# The task
Exact copies are required of the lines from the line containing "ICRC will not" through the final line of the listing, both included, and of no other lines.

# Recorded information
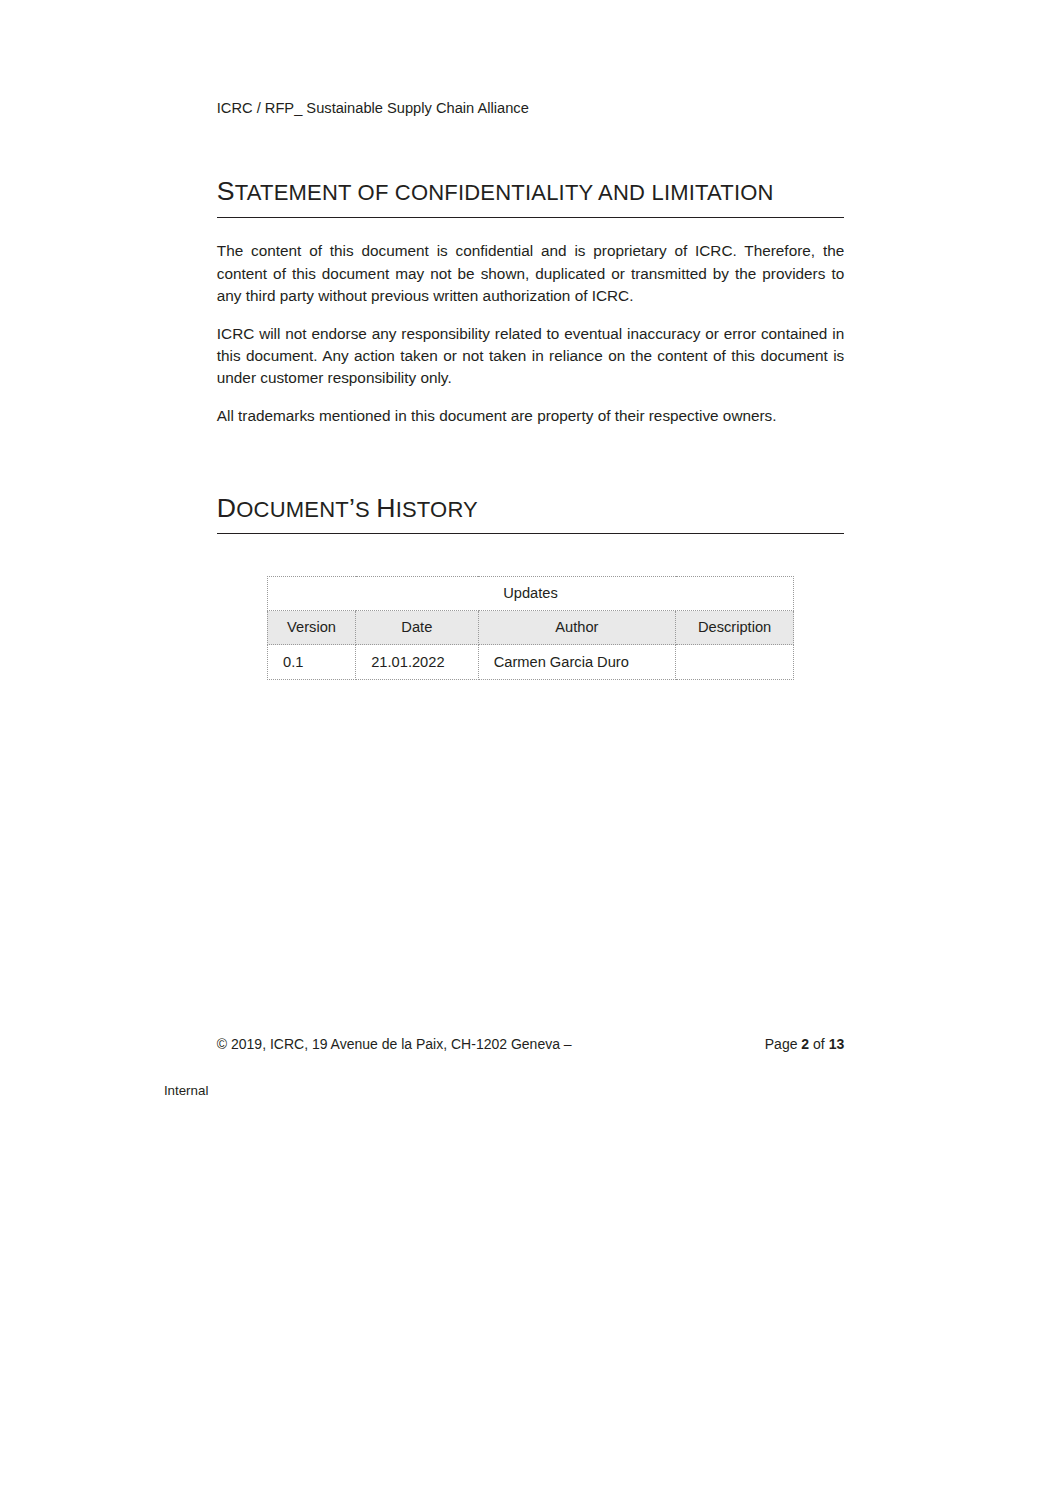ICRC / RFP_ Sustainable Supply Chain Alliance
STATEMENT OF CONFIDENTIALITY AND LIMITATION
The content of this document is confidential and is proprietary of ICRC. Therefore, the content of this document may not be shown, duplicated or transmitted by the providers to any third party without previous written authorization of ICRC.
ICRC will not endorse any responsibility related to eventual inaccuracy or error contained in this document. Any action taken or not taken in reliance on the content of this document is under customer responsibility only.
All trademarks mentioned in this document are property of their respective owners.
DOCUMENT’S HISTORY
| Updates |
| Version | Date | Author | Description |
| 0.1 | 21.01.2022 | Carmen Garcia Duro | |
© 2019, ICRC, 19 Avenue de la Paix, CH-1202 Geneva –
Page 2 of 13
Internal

# Exercise solution
ICRC will not endorse any responsibility related to eventual inaccuracy or error contained in this document. Any action taken or not taken in reliance on the content of this document is under customer responsibility only.
All trademarks mentioned in this document are property of their respective owners.
DOCUMENT’S HISTORY
| Updates |
| Version | Date | Author | Description |
| 0.1 | 21.01.2022 | Carmen Garcia Duro | |
© 2019, ICRC, 19 Avenue de la Paix, CH-1202 Geneva –
Page 2 of 13
Internal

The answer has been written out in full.